Though she hears the words and tracks their surface meaning, it’s as though she’s been blasted by a great, deafening noise, broadcasted at a frequency that only she can hear. With her child sleeping in her arms, she averts her gaze to the window: the sky over the ocean is dolloped with cloud, and the great trees of Stanley Park shimmy far below in an otherwise imperceptible breeze.

“Ms. Greenwood?” says the gruff second lawyer who sits next to Milner.

“Does this include,” she manages to get out. “The island?”

The second lawyer flips open a manila folder and scans the documents inside. “That’s correct, Greenwood Island in its entirety.”
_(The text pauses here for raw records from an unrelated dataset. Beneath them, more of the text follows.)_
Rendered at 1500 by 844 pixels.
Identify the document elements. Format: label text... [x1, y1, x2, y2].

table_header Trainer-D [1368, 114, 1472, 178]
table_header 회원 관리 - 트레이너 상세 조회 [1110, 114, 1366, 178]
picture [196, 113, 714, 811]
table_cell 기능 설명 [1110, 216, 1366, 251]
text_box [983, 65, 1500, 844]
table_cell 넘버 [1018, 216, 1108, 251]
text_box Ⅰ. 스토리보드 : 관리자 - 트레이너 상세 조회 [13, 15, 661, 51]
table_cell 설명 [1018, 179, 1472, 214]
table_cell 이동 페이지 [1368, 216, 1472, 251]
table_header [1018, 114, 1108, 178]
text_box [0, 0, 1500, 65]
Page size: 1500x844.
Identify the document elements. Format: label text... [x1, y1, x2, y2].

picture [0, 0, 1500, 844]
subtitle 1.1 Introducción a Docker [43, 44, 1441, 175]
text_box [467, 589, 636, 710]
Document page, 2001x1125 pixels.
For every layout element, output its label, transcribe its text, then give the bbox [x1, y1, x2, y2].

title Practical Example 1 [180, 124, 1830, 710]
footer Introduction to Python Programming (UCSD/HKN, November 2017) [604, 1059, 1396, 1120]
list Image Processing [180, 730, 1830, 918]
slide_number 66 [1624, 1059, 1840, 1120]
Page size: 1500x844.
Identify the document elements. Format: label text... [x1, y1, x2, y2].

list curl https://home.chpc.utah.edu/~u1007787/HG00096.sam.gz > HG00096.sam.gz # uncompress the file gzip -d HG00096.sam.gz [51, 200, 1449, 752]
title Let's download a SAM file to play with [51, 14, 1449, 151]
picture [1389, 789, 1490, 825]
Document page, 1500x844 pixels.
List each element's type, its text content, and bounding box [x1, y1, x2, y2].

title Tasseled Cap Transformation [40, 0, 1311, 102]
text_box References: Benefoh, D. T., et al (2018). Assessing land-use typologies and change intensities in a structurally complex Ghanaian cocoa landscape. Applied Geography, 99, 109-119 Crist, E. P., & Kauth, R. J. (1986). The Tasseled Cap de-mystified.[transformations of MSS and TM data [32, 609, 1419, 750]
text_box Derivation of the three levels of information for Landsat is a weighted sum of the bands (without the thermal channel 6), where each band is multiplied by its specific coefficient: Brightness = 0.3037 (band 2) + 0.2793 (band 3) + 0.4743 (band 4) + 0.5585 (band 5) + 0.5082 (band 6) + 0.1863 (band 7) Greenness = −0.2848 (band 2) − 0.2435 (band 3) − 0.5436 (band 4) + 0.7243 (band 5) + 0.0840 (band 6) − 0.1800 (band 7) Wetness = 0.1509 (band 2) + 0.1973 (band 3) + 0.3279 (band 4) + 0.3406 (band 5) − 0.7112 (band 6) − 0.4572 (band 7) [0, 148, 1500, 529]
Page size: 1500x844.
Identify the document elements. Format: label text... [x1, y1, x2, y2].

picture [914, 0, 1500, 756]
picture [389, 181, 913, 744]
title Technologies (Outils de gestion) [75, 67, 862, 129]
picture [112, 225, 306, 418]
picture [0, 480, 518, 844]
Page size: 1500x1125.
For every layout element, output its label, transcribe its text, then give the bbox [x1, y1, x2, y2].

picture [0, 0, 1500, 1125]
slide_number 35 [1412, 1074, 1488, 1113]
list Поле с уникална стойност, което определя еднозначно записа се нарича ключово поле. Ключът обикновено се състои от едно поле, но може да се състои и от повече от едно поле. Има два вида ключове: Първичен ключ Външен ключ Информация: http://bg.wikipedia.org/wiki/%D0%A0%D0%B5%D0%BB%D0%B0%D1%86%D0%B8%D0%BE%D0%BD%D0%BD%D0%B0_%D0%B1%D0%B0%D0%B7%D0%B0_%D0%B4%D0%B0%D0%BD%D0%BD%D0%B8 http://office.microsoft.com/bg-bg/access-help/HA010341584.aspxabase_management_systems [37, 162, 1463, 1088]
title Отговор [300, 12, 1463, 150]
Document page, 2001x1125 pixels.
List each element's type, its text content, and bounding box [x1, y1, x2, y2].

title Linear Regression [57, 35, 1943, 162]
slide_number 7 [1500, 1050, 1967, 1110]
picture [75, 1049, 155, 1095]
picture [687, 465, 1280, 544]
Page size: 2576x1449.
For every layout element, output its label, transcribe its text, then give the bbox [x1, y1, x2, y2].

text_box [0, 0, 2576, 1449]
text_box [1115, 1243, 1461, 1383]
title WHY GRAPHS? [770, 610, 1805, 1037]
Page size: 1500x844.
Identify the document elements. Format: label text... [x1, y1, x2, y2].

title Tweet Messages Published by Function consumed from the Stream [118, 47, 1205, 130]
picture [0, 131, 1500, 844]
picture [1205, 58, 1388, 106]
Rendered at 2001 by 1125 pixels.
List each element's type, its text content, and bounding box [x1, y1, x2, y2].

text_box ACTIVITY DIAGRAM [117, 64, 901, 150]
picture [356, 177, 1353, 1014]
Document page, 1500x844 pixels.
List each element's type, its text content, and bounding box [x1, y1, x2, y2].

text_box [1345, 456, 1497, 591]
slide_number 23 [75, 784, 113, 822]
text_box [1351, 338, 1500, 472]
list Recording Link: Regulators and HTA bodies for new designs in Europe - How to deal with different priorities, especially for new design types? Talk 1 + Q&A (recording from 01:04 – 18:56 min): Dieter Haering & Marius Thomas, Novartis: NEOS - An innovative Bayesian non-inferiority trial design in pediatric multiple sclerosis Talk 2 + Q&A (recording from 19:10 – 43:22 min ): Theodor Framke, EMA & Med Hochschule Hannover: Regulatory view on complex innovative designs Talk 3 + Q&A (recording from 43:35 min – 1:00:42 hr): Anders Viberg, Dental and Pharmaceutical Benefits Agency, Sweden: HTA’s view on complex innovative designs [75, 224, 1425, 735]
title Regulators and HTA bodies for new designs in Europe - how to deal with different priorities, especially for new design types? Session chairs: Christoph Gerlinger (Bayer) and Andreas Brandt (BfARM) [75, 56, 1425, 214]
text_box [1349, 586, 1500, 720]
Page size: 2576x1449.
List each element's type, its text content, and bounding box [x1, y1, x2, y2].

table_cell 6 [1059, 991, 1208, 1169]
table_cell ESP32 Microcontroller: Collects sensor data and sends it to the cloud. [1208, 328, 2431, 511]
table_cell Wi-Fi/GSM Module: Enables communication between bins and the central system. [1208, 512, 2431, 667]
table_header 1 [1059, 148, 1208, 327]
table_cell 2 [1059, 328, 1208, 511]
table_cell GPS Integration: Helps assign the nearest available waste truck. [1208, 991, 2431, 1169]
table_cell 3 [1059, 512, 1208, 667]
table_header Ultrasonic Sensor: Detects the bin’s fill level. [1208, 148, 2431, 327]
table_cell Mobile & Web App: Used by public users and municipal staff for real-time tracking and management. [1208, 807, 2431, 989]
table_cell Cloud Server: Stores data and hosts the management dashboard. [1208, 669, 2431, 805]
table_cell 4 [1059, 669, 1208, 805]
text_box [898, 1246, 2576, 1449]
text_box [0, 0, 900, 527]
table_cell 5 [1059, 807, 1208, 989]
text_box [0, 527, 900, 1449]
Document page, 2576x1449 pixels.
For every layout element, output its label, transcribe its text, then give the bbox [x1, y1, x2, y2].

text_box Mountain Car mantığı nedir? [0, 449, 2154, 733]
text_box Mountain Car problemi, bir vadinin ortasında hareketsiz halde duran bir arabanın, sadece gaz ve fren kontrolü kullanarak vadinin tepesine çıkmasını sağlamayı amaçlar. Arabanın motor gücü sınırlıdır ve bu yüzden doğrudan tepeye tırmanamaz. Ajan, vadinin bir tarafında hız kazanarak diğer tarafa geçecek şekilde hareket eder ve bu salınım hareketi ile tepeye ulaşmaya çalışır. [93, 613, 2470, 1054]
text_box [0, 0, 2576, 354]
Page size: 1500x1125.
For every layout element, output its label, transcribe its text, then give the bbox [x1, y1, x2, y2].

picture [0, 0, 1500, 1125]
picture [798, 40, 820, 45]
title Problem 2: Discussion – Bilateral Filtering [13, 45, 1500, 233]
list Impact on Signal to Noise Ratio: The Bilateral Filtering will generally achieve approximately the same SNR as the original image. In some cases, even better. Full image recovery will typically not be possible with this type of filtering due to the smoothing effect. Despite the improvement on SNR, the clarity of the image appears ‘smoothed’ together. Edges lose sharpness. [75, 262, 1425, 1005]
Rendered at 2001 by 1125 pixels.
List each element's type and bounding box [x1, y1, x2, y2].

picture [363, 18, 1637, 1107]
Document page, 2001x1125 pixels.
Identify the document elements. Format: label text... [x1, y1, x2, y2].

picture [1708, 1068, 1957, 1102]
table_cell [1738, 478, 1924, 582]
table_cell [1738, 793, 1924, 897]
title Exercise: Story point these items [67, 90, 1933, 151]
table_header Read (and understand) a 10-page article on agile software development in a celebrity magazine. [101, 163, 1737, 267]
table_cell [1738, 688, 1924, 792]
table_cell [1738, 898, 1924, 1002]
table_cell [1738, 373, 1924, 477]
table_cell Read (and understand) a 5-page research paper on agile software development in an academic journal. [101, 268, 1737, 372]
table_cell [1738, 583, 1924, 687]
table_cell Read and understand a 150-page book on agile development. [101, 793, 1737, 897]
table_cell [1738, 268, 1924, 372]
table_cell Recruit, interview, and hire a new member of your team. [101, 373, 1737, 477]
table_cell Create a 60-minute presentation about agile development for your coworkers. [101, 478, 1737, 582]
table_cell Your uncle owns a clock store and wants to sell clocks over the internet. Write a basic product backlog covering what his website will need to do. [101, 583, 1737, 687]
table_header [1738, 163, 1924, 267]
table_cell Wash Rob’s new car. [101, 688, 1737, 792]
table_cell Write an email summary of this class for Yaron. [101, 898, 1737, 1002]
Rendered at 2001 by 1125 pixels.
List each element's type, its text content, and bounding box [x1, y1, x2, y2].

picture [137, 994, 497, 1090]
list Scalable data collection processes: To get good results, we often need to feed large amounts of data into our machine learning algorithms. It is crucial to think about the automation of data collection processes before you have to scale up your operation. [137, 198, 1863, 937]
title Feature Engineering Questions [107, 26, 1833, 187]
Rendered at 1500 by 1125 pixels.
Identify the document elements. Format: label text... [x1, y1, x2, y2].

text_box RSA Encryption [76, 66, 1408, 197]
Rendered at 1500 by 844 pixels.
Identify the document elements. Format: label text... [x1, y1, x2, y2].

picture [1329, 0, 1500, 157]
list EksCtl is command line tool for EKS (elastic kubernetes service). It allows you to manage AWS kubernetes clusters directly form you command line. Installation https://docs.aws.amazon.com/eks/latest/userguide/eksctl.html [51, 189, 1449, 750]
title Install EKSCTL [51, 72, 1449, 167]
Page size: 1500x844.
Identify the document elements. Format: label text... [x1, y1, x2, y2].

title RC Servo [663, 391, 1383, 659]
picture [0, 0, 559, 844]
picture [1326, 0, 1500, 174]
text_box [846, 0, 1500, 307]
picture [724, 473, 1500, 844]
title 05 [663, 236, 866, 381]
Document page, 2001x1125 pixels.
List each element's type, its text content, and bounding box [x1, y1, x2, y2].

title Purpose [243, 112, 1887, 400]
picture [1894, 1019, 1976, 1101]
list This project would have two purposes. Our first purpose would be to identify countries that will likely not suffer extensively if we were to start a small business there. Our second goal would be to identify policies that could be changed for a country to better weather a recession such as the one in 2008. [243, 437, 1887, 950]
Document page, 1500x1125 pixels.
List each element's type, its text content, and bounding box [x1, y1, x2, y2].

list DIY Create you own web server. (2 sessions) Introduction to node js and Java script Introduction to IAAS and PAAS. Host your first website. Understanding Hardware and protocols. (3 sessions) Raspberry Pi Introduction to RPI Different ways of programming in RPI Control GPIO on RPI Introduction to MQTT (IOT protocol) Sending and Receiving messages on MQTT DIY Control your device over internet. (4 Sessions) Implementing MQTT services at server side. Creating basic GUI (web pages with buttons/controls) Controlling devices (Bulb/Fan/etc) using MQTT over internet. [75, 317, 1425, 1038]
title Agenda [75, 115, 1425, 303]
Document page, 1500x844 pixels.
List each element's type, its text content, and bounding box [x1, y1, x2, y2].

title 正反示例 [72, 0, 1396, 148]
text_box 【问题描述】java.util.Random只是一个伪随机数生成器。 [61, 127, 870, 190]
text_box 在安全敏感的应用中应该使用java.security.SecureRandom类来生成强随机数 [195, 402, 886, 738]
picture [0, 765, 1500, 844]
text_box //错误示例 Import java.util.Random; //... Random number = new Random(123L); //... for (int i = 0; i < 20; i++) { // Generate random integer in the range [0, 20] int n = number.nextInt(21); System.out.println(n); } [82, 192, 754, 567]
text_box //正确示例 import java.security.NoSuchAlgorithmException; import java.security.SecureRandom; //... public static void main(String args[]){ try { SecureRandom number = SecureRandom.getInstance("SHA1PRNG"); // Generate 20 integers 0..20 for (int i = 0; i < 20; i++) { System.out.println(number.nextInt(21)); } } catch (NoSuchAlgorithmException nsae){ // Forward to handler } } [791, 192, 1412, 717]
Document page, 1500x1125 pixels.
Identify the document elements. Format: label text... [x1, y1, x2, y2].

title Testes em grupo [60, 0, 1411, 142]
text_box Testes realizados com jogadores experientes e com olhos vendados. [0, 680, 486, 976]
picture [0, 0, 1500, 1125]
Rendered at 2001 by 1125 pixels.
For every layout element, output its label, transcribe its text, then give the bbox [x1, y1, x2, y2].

She knows she ought to look at them, but she can’t bring herself to do so. She lifts her swaddled child to her nose and breathes in his scent. She and her son will have the means to live together on the island, free and untroubled among its tall trees, for the rest of their days, never needing to worry about money again. She’ll beachcomb and garden while he climbs the trees like a monkey and builds forts from windfall branches. And perhaps she’ll even invite a few other likeminded people from the Earth Now! Collective to join them. They’ll establish a self-sufficient community, far away from the world’s soul-killing inhumanity, from its Nixons and Kissingers, from its cancers and robotized, brain-dead conformists.

The lead lawyer clears his throat roughly. “The second, and lesser, beneficiary who’s been named is your uncle, Everett Greenwood. I trust this doesn’t come as a surprise, despite the fact that the two were estranged,” he says, clearing his throat again. “There is one slight anomaly, however, which I’d like to draw to your attention. It seems your father left another individual a not insignificant share, smaller than yours or your uncle’s, certainly, yet a sizeable one regardless. A man named Liam Feeney.”

Hearing this name it’s as though she’s ripped from a dream. “Is he Irish?” she says. “This man?”

The lead lawyer turns to the other lawyer, who nods. “We have a Dublin address, so probably, yes. But this amendment is unusual, made late in your father’s life, possibly under the duress of his illness. So it’s our recommendation that you dispute it.”

In an instant, so much about her childhood and her father’s life comes smashing into focus. The silences. The brooding depressions. The self-enforced solitude. The anti-social veneer. The iron-clad routines. Why did he never confide in her? Did he judge her too antagonistic or too flighty to entrust with the truth? She could’ve helped him, or at least eased his burden. Perhaps she could have even reached out to Liam Feeney on his behalf. And suddenly an image comes over her: Harris in his study, listening to Feeney’s voice each night for all those hours over all those years—not to escape his daughter, but to be close to the one person denied him.

She remembers Harris once fetching her from the Vancouver lockup in his chauffeured Bentley, after she was taken into custody for occupying the offices of a mining company that was poisoning a vital watershed with heavy metals. During the ride home he told her, to her surprise, that he’d like to see the old-growth and the watersheds preserved, too. “But we rarely get what we want in life,” he said. “There isn’t enough room for it all to fit.” At the time, she was convinced he was talking about his blindness, or the Inquiry, or the necessity of environmental destruction in the name of industry and prosperity. Now she’s certain he wasn’t.